Can you convert everything in the material below, from the line containing "VS Allhartsberg: median" down to the line containing "VS St. Pantaleon", into a numbered list with blank lines omitted?

Data under study:
════════════════════

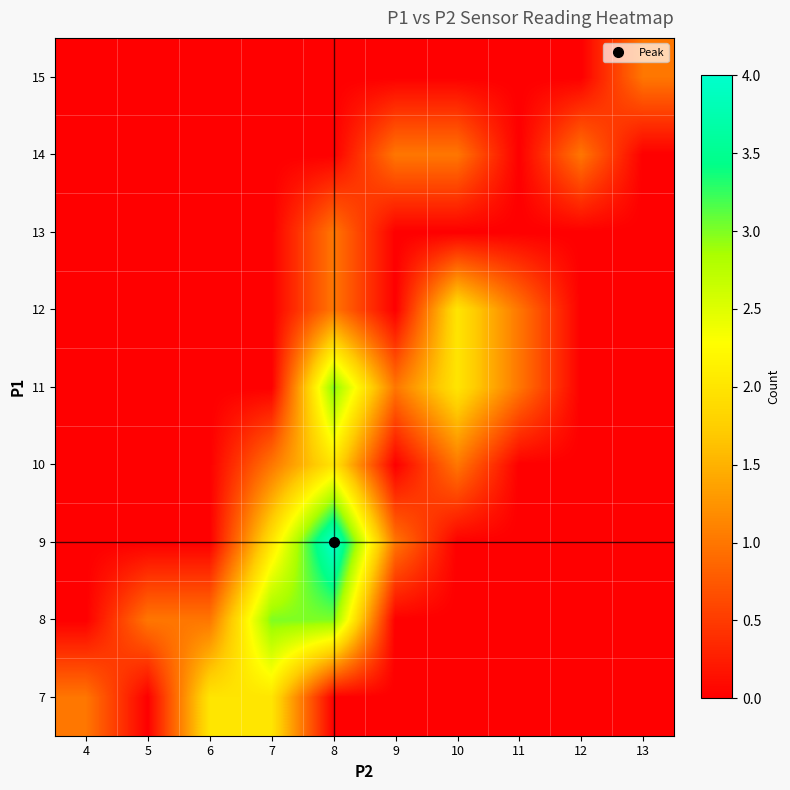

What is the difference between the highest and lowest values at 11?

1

════════════════════

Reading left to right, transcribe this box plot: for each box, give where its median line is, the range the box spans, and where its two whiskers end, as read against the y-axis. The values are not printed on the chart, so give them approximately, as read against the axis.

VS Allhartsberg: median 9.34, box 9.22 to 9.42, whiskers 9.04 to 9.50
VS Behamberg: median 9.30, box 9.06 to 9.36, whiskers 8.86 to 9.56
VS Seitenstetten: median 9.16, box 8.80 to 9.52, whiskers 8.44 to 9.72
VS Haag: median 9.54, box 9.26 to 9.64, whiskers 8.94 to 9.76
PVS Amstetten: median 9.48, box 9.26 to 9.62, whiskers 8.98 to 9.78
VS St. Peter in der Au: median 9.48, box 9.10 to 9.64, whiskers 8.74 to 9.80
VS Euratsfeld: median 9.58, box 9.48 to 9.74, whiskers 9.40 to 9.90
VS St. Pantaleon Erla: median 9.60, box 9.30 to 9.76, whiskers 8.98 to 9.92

════════════════════

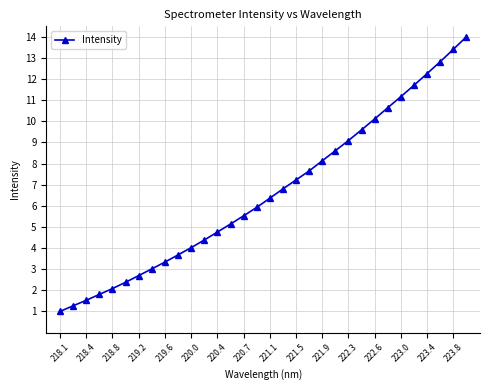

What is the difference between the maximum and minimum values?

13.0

════════════════════

Written solution:
1. VS Allhartsberg: median 9.34, box 9.22 to 9.42, whiskers 9.04 to 9.50
2. VS Behamberg: median 9.30, box 9.06 to 9.36, whiskers 8.86 to 9.56
3. VS Seitenstetten: median 9.16, box 8.80 to 9.52, whiskers 8.44 to 9.72
4. VS Haag: median 9.54, box 9.26 to 9.64, whiskers 8.94 to 9.76
5. PVS Amstetten: median 9.48, box 9.26 to 9.62, whiskers 8.98 to 9.78
6. VS St. Peter in der Au: median 9.48, box 9.10 to 9.64, whiskers 8.74 to 9.80
7. VS Euratsfeld: median 9.58, box 9.48 to 9.74, whiskers 9.40 to 9.90
8. VS St. Pantaleon Erla: median 9.60, box 9.30 to 9.76, whiskers 8.98 to 9.92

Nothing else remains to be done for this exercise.